[[ SOURCE MATERIAL, beginning ]]
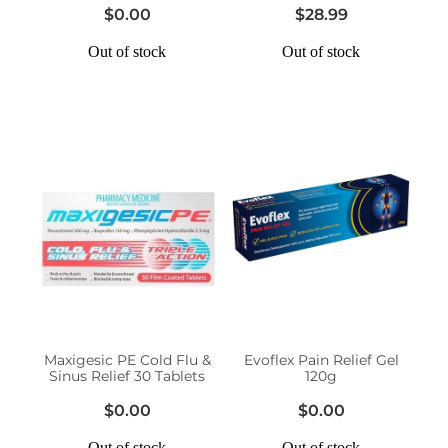
$0.00
$28.99
Out of stock
Out of stock
Maxigesic PE Cold Flu &
Evoflex Pain Relief Gel
Sinus Relief 30 Tablets
120g
$0.00
$0.00
Out of stock
Out of stock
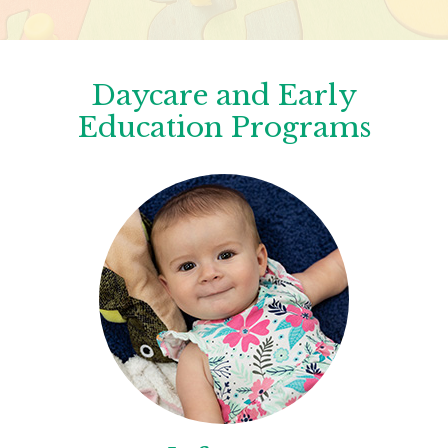
Daycare and Early
Education Programs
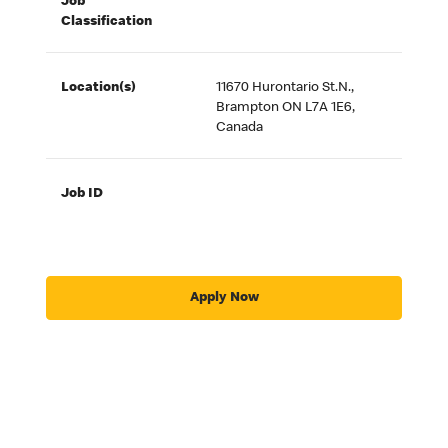
Job
Classification
Location(s)
11670 Hurontario St.N.,
Brampton ON L7A 1E6,
Canada
Job ID
Apply Now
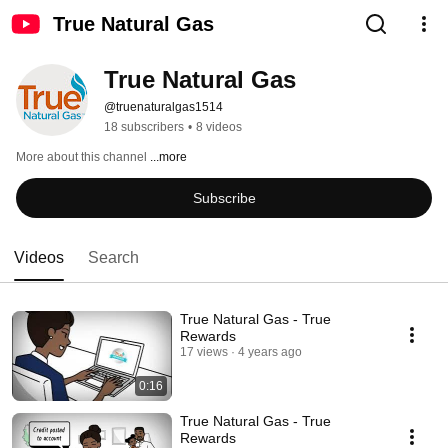
True Natural Gas
True Natural Gas
@truenaturalgas1514
18 subscribers
•
8 videos
More about this channel
...more
Subscribe
Videos
Search
True Natural Gas - True
Rewards
17 views
4 years ago
0:16
True Natural Gas - True
Rewards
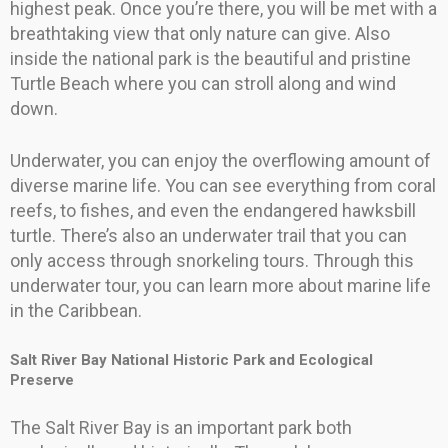
highest peak. Once you’re there, you will be met with a
breathtaking view that only nature can give. Also
inside the national park is the beautiful and pristine
Turtle Beach where you can stroll along and wind
down.
Underwater, you can enjoy the overflowing amount of
diverse marine life. You can see everything from coral
reefs, to fishes, and even the endangered hawksbill
turtle. There’s also an underwater trail that you can
only access through snorkeling tours. Through this
underwater tour, you can learn more about marine life
in the Caribbean.
Salt River Bay National Historic Park and Ecological
Preserve
The Salt River Bay is an important park both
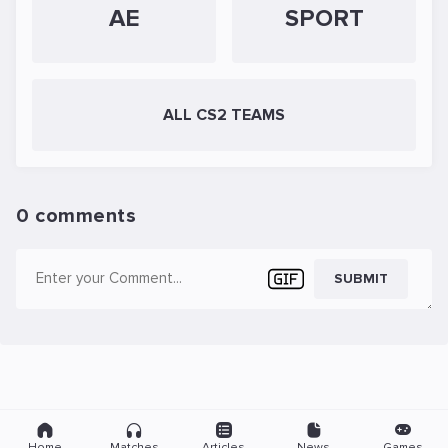
AE
SPORT
ALL CS2 TEAMS
0 comments
SUBMIT
Home
Matches
Articles
News
Games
[[ SOURCE MATERIAL, end ]]
= INSTRUCTIONS TO FOLLOW =
Your answer must be an exact copy of the listing, with every picture omitted.

= TASK ANSWER =
$0.00
$28.99
Out of stock
Out of stock
Maxigesic PE Cold Flu &
Evoflex Pain Relief Gel
Sinus Relief 30 Tablets
120g
$0.00
$0.00
Out of stock
Out of stock
Daycare and Early
Education Programs
Job
Classification
Location(s)
11670 Hurontario St.N.,
Brampton ON L7A 1E6,
Canada
Job ID
Apply Now
True Natural Gas
True Natural Gas
@truenaturalgas1514
18 subscribers
•
8 videos
More about this channel
...more
Subscribe
Videos
Search
True Natural Gas - True
Rewards
17 views
4 years ago
0:16
True Natural Gas - True
Rewards
highest peak. Once you’re there, you will be met with a
breathtaking view that only nature can give. Also
inside the national park is the beautiful and pristine
Turtle Beach where you can stroll along and wind
down.
Underwater, you can enjoy the overflowing amount of
diverse marine life. You can see everything from coral
reefs, to fishes, and even the endangered hawksbill
turtle. There’s also an underwater trail that you can
only access through snorkeling tours. Through this
underwater tour, you can learn more about marine life
in the Caribbean.
Salt River Bay National Historic Park and Ecological
Preserve
The Salt River Bay is an important park both
AE
SPORT
ALL CS2 TEAMS
0 comments
SUBMIT
Home
Matches
Articles
News
Games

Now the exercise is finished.